> On Nov. 25, 2013, 8:07 p.m., Hari Shreedharan wrote:
> > Juhani,
> >
> > I don't mind the idea of this patch, but I am not sure this works. If the
> > flush fails, we ignore the failure and we set isOpen to false, we are not
> > going to try to close the file again (barring retries which is possible in
> > newer versions of hadoop and flume). If we don't try to close or flush
> > again, the data could still be stuck in the local buffers and we risk data
> > loss. The real issue is that there is some underlying failure in HDFS,
> > which should be handled.
> >
> > I think the real solution is to retry closes, which we added in Flume a few
> > months back, provided that version of HDFS supports it. Does that make
> > sense?
If you look at the logs I attached to the JIRA you will note that certain lines
are missing: for example the output from
LOG.warn("failed to close() HDFSWriter for file (" + bucketPath + "). Exception
follows.", e);
I'm pretty confident this is because the IOException is occuring in the flush()
at the beginning of BucketWriter.close(). The close is called after the
writer.append() fails. This also fails with the appropriate logs getting put
out. There is no retry logic surrounding this, so the exception occurs but none
of the retry logic is entered(the retry logic comes in after the flush)
I've annotated the most relevant code in BucketWriter.append() and close()

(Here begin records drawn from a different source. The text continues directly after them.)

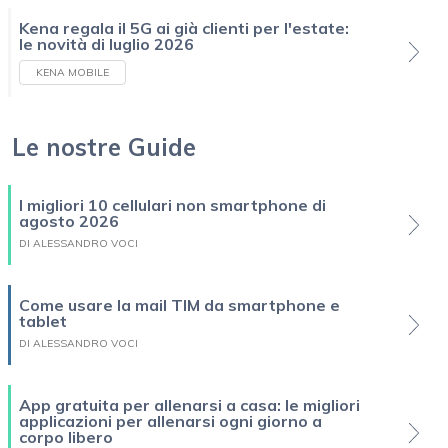
Kena regala il 5G ai già clienti per l'estate:
le novità di luglio 2026
KENA MOBILE
Le nostre Guide
I migliori 10 cellulari non smartphone di
agosto 2026
DI ALESSANDRO VOCI
Come usare la mail TIM da smartphone e
tablet
DI ALESSANDRO VOCI
App gratuita per allenarsi a casa: le migliori
applicazioni per allenarsi ogni giorno a
corpo libero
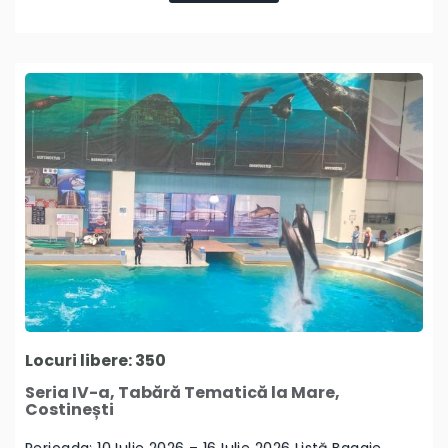
Locuri libere: 350
Seria IV-a, Tabără Tematică la Mare,
Costinești
Perioada: 10 Iulie 2026 – 16 Iulie 2026 Listă Bagaje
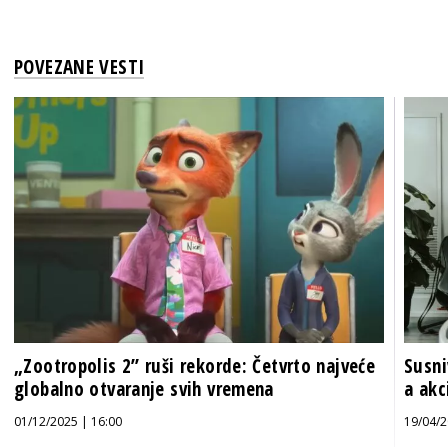
POVEZANE VESTI
„Zootropolis 2” ruši rekorde: Četvrto najveće
Susni
globalno otvaranje svih vremena
a akc
01/12/2025 | 16:00
19/04/2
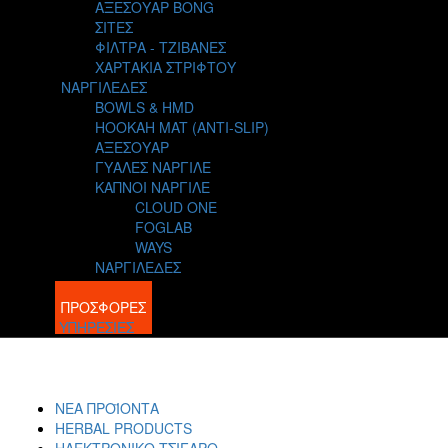
ΑΞΕΣΟΥΑΡ BONG
ΣΙΤΕΣ
ΦΙΛΤΡΑ - ΤΖΙΒΑΝΕΣ
ΧΑΡΤΑΚΙΑ ΣΤΡΙΦΤΟΥ
ΝΑΡΓΙΛΕΔΕΣ
BOWLS & HMD
HOOKAH MAT (ANTI-SLIP)
ΑΞΕΣΟΥΑΡ
ΓΥΑΛΕΣ ΝΑΡΓΙΛΕ
ΚΑΠΝΟΙ ΝΑΡΓΙΛΕ
CLOUD ONE
FOGLAB
WAYS
ΝΑΡΓΙΛΕΔΕΣ
BLOG
ΠΡΟΣΦΟΡΕΣ
ΥΠΗΡΕΣΙΕΣ
ΝΕΑ ΠΡΟΪΟΝΤΑ
HERBAL PRODUCTS
ΗΛΕΚΤΡΟΝΙΚΟ ΤΣΙΓΑΡΟ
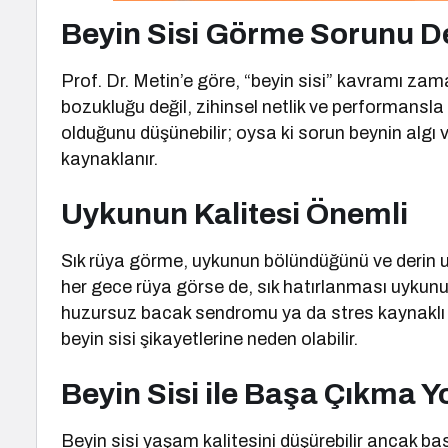
Beyin Sisi Görme Sorunu De
Prof. Dr. Metin’e göre, “beyin sisi” kavramı za
bozukluğu değil, zihinsel netlik ve performansla il
olduğunu düşünebilir; oysa ki sorun beynin algı
kaynaklanır.
Uykunun Kalitesi Önemli
Sık rüya görme, uykunun bölündüğünü ve derin uy
her gece rüya görse de, sık hatırlanması uykunun
huzursuz bacak sendromu ya da stres kaynaklı uy
beyin sisi şikayetlerine neden olabilir.
Beyin Sisi ile Başa Çıkma Yo
Beyin sisi yaşam kalitesini düşürebilir ancak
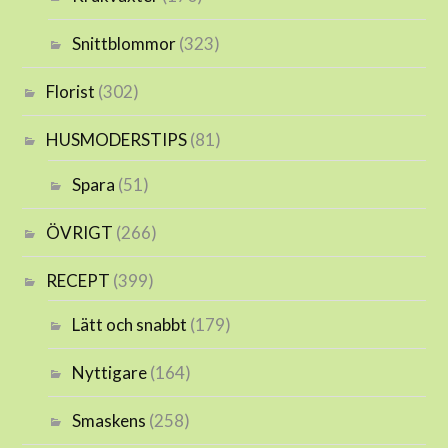
Snittblommor
(323)
Florist
(302)
HUSMODERSTIPS
(81)
Spara
(51)
ÖVRIGT
(266)
RECEPT
(399)
Lätt och snabbt
(179)
Nyttigare
(164)
Smaskens
(258)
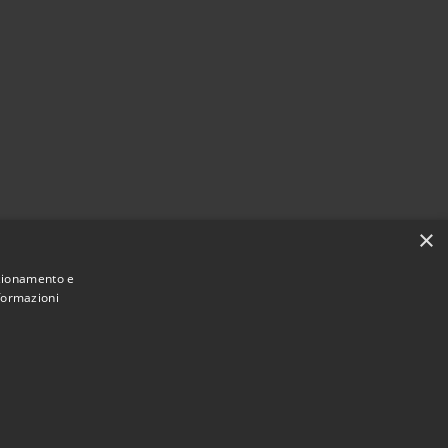
×
nzionamento e
nformazioni
Municipium
Accesso
 di Martignana di Po • Powered by
•
redazione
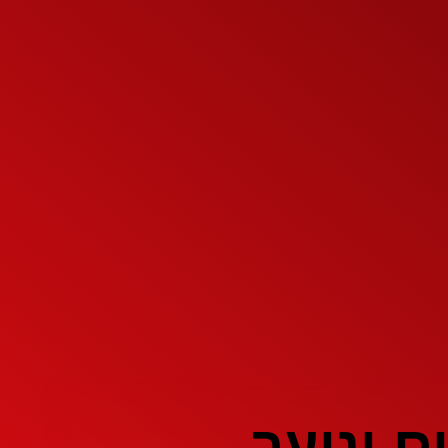
ם ונוער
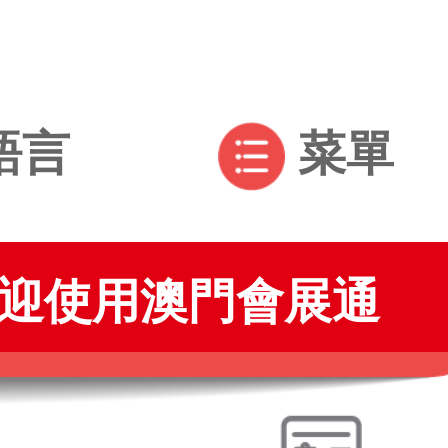
語言
菜單
使用澳門會展通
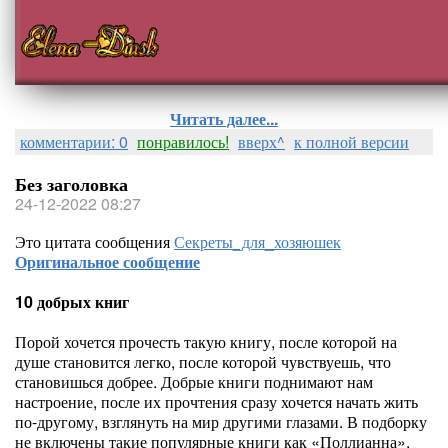
Читать далее...
комментарии: 0
понравилось!
вверх^
к полной версии
Без заголовка
24-12-2022 08:27
Это цитата сообщения
Секреты_для_хозяюшек
Оригинальное сообщение
10 добрых книг
Порой хочется прочесть такую книгу, после которой на
душе становится легко, после которой чувствуешь, что
становишься добрее. Добрые книги поднимают нам
настроение, после их прочтения сразу хочется начать жить
по-другому, взглянуть на мир другими глазами. В подборку
не включены такие популярные книги как «Поллианна»,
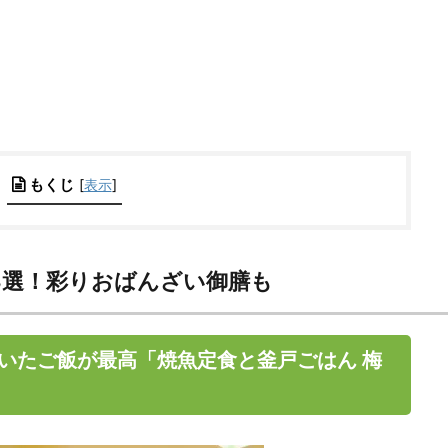
もくじ
[
表示
]
8選！彩りおばんざい御膳も
いたご飯が最高「焼魚定食と釜戸ごはん 梅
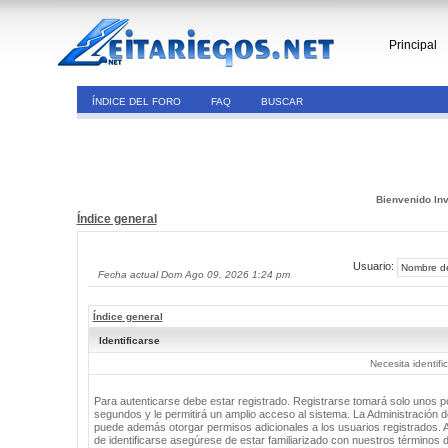
Principal
ÍNDICE DEL FORO
FAQ
BUSCAR
Bienvenido Inv
Índice general
Usuario:
Fecha actual Dom Ago 09, 2026 1:24 pm
Índice general
Identificarse
Necesita identifi
Para autenticarse debe estar registrado. Registrarse tomará solo unos 
segundos y le permitirá un amplio acceso al sistema. La Administración de
puede además otorgar permisos adicionales a los usuarios registrados. 
de identificarse asegúrese de estar familiarizado con nuestros términos 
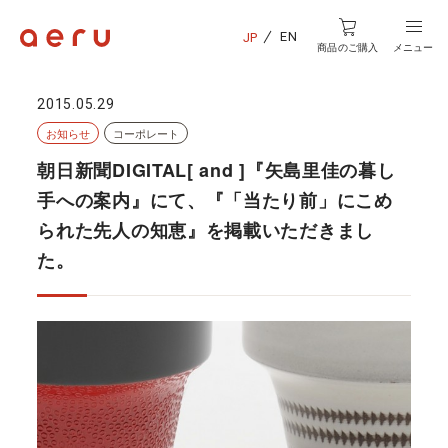
EN
JP
商品のご購入
メニュー
2015.05.29
お知らせ
コーポレート
朝日新聞DIGITAL[ and ]『矢島里佳の暮し
手への案内』にて、『「当たり前」にこめ
られた先人の知恵』を掲載いただきまし
た。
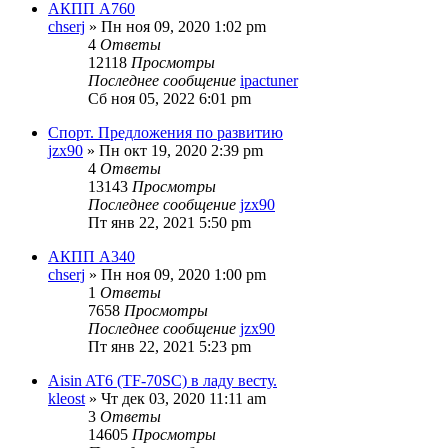
АКПП А760
chserj
» Пн ноя 09, 2020 1:02 pm
4
Ответы
12118
Просмотры
Последнее сообщение
ipactuner
Сб ноя 05, 2022 6:01 pm
Спорт. Предложения по развитию
jzx90
» Пн окт 19, 2020 2:39 pm
4
Ответы
13143
Просмотры
Последнее сообщение
jzx90
Пт янв 22, 2021 5:50 pm
АКПП A340
chserj
» Пн ноя 09, 2020 1:00 pm
1
Ответы
7658
Просмотры
Последнее сообщение
jzx90
Пт янв 22, 2021 5:23 pm
Aisin AT6 (TF-70SC) в ладу весту.
kleost
» Чт дек 03, 2020 11:11 am
3
Ответы
14605
Просмотры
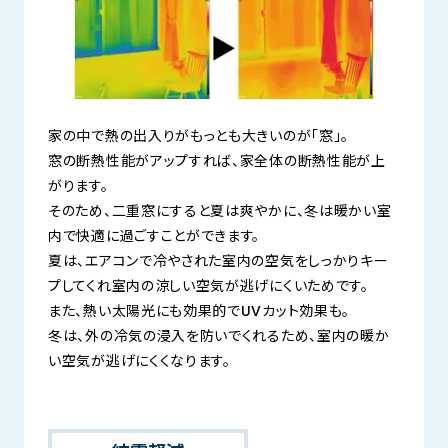
家の中で熱の出入りがもっとも大きいのが「窓」。
窓の断熱性能がアップすれば、家全体の断熱性能が上
がります。
そのため、二重窓にすると夏は爽やかに、冬は暖かい室
内で快適に過ごすことができます。
夏は、エアコンで冷やされた室内の空気をしっかりキー
プしてくれ室内の涼しい空気が逃げにくいためです。
また、熱い太陽光にも効果的でUVカット効果も。
冬は、外の冷気の浸入を防いでくれるため、室内の暖か
い空気が逃げにくくなります。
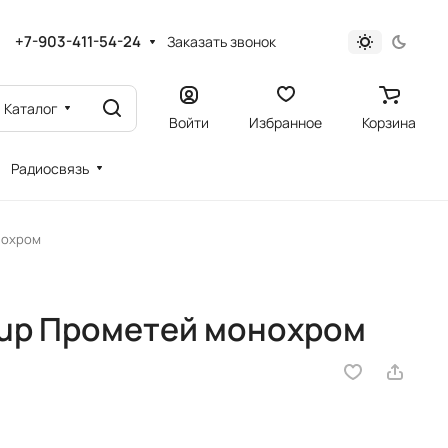
+7-903-411-54-24
Заказать звонок
Каталог
Войти
Избранное
Корзина
Радиосвязь
нохром
oup Прометей монохром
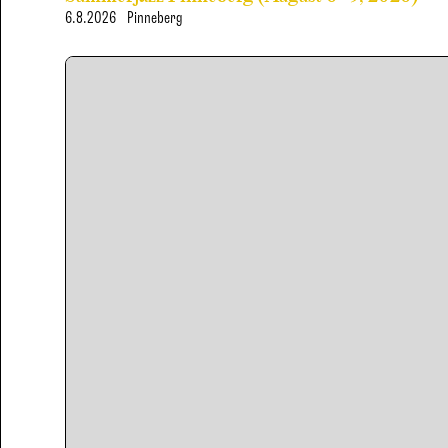
6.8.2026
Pinneberg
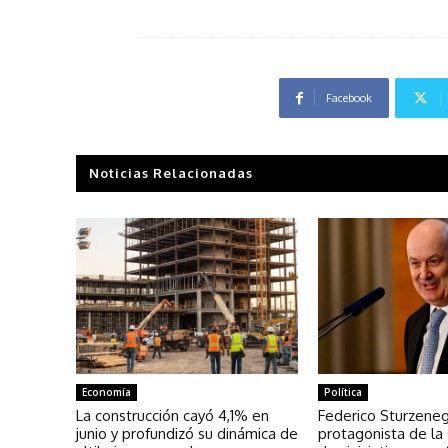
Facebook
Noticias Relacionadas
Economía
Política
La construcción cayó 4,1% en
Federico Sturzeneg
junio y profundizó su dinámica de
protagonista de l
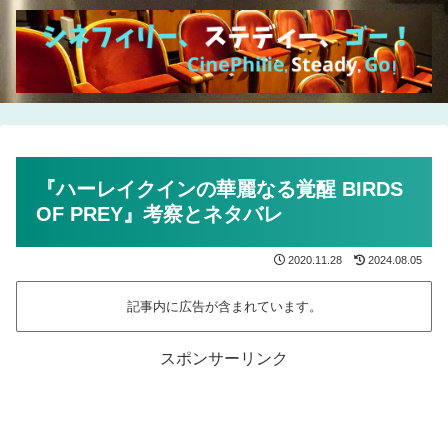
『ハーレイクインの華麗なる覚醒 BIRDS
OF PREY』考察とネタバレ
2020.11.28
2024.08.05
記事内に広告が含まれています。
スポンサーリンク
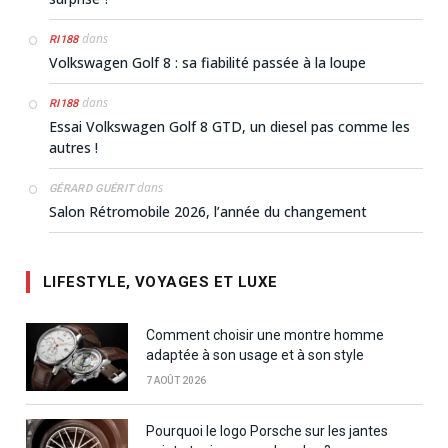
dans
RI188
Volkswagen Golf 8 : sa fiabilité passée à la loupe
dans
RI188
Essai Volkswagen Golf 8 GTD, un diesel pas comme les
autres !
dans
GÉRARD GUÉRIT
Salon Rétromobile 2026, l’année du changement
LIFESTYLE, VOYAGES ET LUXE
Comment choisir une montre homme
adaptée à son usage et à son style
7 AOÛT 2026
Pourquoi le logo Porsche sur les jantes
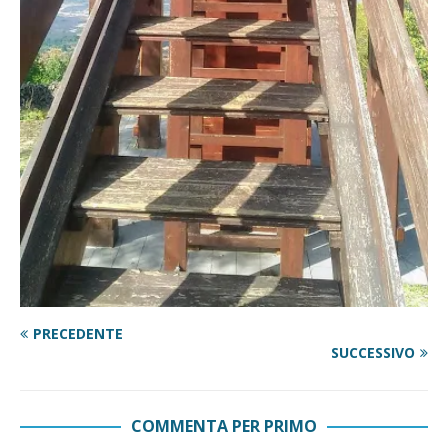
PRECEDENTE
SUCCESSIVO
COMMENTA PER PRIMO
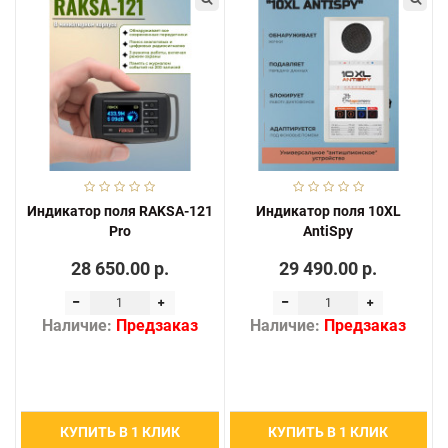
Индикатор поля RAKSA-121
Индикатор поля 10XL
Pro
AntiSpy
28 650.00 р.
29 490.00 р.
Наличие:
Предзаказ
Наличие:
Предзаказ
КУПИТЬ В 1 КЛИК
КУПИТЬ В 1 КЛИК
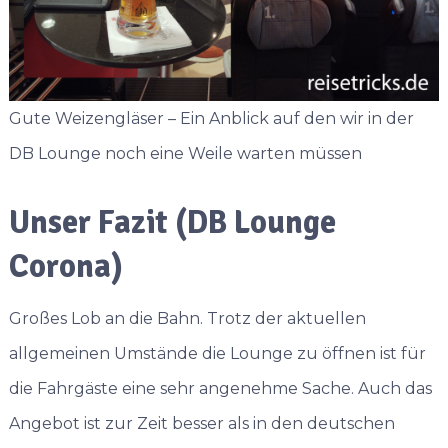
Gute Weizengläser – Ein Anblick auf den wir in der
DB Lounge noch eine Weile warten müssen
Unser Fazit (DB Lounge
Corona)
Großes Lob an die Bahn. Trotz der aktuellen
allgemeinen Umstände die Lounge zu öffnen ist für
die Fahrgäste eine sehr angenehme Sache. Auch das
Angebot ist zur Zeit besser als in den deutschen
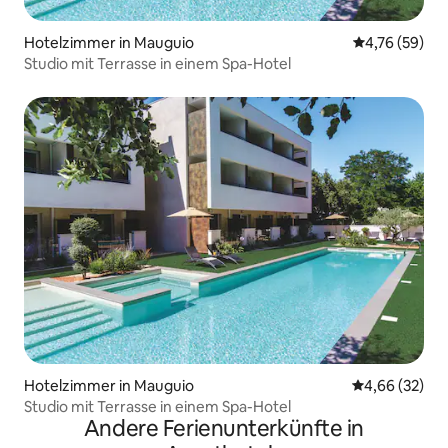
Hotelzimmer in Mauguio
Durchschnitt
4,76 (59)
Studio mit Terrasse in einem Spa-Hotel
Hotelzimmer in Mauguio
Durchschnittl
4,66 (32)
Studio mit Terrasse in einem Spa-Hotel
Andere Ferienunterkünfte in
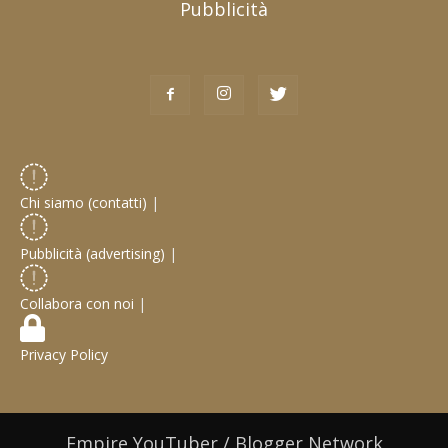
Pubblicità
Chi siamo (contatti)
|
Pubblicità (advertising)
|
Collabora con noi
|
Privacy Policy
Empire YouTuber / Blogger Network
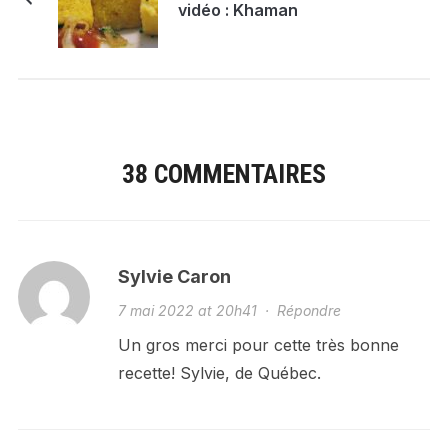
vidéo : Khaman
38 COMMENTAIRES
Sylvie Caron
7 mai 2022 at 20h41
·
Répondre
Un gros merci pour cette très bonne
recette! Sylvie, de Québec.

these are from the version we had installed. I compared to the most recent
source and based on the log output it's not entering the code path where the
close retries occur.
// write the event
try {
sinkCounter.incrementEventDrainAttemptCount();
callWithTimeout(new CallRunner<Void>() {
@Override
public Void call() throws Exception {
writer.append(event); // could block <-- this throws the exception
return null;
}
});
} catch (IOException e) {
LOG.warn("Caught IOException writing to HDFSWriter ({}). Closing file (" +
bucketPath + ") and rethrowing exception.",
e.getMessage());
try {
close(); <-- this fails at the flush
returning the exception cause in the executor thread
} catch (IOException e2) {
LOG.warn("Caught IOException while closing file (" +
bucketPath + "). Exception follows.", e2);
}
throw e;
}
==========================================================
public synchronized void close() throws IOException, InterruptedException {
checkAndThrowInterruptedException();
flush(); <-- this is where the failure occurs
LOG.debug("Closing {}", bucketPath);
if (isOpen) {
try { <-------- beyond here is where newer versions
add in the close retries. If they don't get past the flush that logic doesn't
get a chance to kick in
callWithTimeout(new CallRunner<Void>() {
@Override
public Void call() throws Exception {
writer.close(); // could block
return null;
}
});
- Juhani
-----------------------------------------------------------
This is an automatically generated e-mail. To reply, visit:
https://reviews.apache.org/r/15779/#review29389
-----------------------------------------------------------
On Nov. 22, 2013, 8:38 a.m., Juhani Connolly wrote:
>
> -----------------------------------------------------------
> This is an automatically generated e-mail. To reply, visit:
> https://reviews.apache.org/r/15779/
> -----------------------------------------------------------
>
> (Updated Nov. 22, 2013, 8:38 a.m.)
>
>
> Review request for Flume.
>
>
> Repository: flume-git
>
>
> Description
> -------
>
> https://issues.apache.org/jira/browse/FLUME-2245
>
> Originally the flush() seemed superfluous however without it one of the unit
> tests breaks.
>
> By moving on beyond regardless of the flush succeeding or not we allow the
> backing stream to actually get closed and reopened. While the real problem is
> with the HDFS stream not recovering this workaround seems necessary as
> otherwise appends will continue to fail until a restart.
>
> Similarly HDFSDataStream and HDFSCompressedDataStream are closed regardless
> of the success of serialization/flushing. The exception should be propagated
> and cause a rollback so no data loss occurs.
>
>
> Diffs
> -----
>
>
> flume-ng-sinks/flume-hdfs-sink/src/main/java/org/apache/flume/sink/hdfs/BucketWriter.java
> 200d457
>
> flume-ng-sinks/flume-hdfs-sink/src/main/java/org/apache/flume/sink/hdfs/HDFSCompressedDataStream.java
> 5518547
>
> flume-ng-sinks/flume-hdfs-sink/src/main/java/org/apache/flume/sink/hdfs/HDFSDataStream.java
> e20d1ee
>
> Diff: https://reviews.apache.org/r/15779/diff/
>
>
> Testing
> -------
>
> Existing unit tests pass.
>
> I'm still trying to figure out a way to recreate the issue as it is hard to
> determine the exact cause
>
>
> Thanks,
>
> Juhani Connolly
>
>